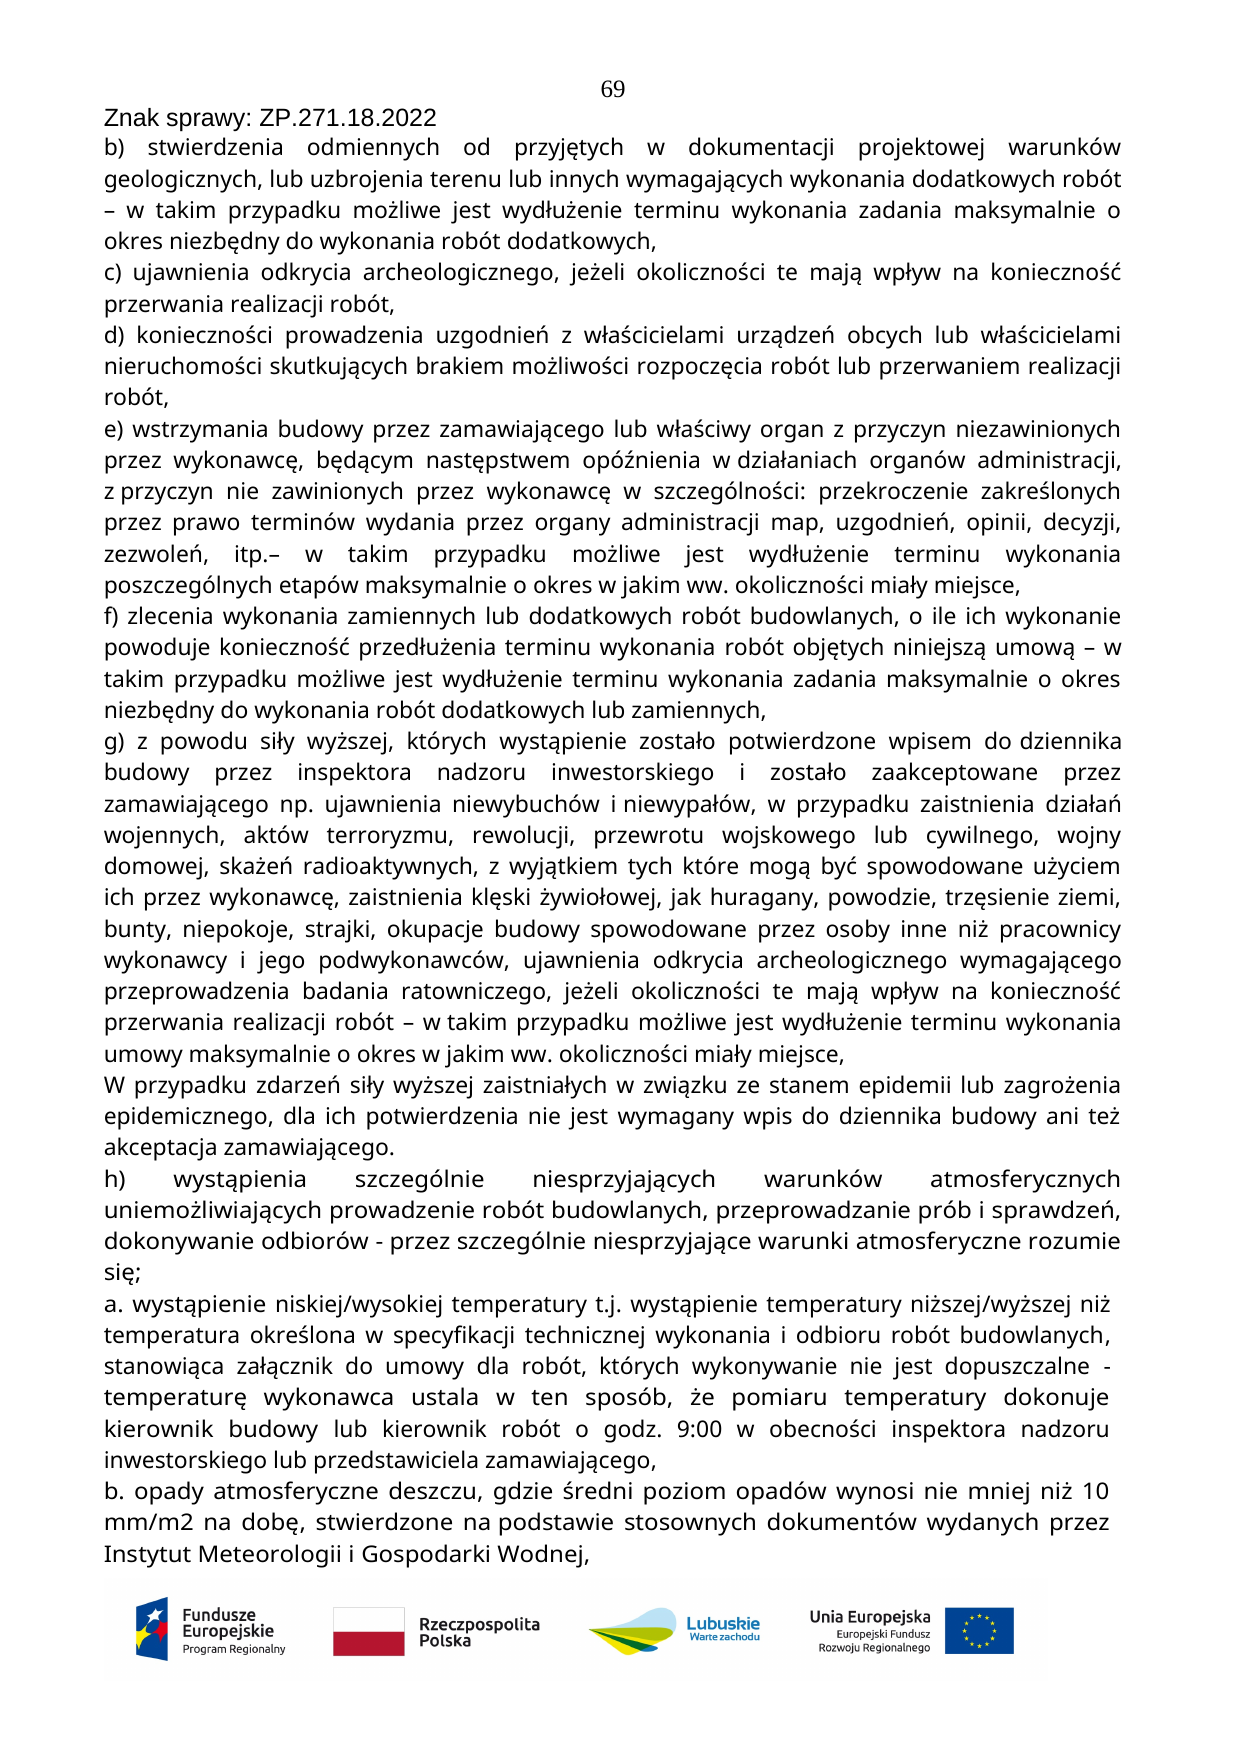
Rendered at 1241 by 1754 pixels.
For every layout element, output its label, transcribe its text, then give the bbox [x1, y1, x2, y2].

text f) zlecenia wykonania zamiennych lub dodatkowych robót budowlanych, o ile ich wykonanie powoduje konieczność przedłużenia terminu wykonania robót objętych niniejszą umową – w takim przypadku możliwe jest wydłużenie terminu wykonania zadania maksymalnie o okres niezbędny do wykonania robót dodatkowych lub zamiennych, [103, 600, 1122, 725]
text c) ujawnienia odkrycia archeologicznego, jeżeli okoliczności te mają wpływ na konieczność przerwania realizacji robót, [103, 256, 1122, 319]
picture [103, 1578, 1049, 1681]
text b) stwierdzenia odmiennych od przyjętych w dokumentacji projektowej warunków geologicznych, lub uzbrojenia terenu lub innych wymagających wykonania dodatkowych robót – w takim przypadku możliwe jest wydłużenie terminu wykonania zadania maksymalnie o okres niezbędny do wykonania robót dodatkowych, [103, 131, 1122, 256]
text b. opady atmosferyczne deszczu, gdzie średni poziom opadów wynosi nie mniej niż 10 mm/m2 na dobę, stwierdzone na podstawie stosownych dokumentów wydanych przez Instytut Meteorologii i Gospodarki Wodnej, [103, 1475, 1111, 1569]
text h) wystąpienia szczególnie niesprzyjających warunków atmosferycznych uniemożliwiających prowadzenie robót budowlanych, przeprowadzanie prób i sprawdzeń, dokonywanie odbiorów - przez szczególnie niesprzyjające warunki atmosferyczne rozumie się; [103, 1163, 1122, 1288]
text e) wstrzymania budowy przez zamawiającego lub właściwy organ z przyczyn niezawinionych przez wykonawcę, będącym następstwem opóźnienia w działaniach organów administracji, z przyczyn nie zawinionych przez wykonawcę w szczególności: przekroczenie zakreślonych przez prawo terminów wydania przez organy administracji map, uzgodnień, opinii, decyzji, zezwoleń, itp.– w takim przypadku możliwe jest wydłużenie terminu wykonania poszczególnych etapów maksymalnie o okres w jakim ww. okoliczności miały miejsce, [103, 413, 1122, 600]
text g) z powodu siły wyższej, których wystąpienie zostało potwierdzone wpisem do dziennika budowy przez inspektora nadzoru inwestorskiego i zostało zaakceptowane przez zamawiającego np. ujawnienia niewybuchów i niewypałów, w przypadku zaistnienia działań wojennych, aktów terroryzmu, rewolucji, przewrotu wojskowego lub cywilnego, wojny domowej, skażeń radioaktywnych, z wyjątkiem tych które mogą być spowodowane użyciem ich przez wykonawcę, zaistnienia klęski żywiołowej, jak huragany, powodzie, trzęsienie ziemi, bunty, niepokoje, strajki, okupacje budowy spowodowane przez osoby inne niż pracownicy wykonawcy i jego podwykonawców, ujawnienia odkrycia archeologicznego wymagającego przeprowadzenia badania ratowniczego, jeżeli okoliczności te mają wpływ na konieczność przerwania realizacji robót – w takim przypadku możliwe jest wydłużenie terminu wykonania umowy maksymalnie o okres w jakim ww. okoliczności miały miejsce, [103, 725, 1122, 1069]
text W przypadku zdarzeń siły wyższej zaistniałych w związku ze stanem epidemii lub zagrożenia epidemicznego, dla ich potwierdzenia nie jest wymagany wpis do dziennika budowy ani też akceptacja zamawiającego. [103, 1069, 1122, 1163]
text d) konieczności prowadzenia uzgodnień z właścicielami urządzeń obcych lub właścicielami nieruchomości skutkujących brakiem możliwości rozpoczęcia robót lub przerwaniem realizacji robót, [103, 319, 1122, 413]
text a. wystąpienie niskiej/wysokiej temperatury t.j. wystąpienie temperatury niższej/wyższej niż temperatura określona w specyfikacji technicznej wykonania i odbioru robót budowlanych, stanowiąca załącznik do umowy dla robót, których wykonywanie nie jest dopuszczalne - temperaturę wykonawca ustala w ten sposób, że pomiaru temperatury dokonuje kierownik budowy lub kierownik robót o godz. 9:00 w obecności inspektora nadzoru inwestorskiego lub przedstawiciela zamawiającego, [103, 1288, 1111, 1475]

================

**Problem**
Only a number should be returned: how many lines in the material contain "atmosferyczne"?

**Output for this task**
2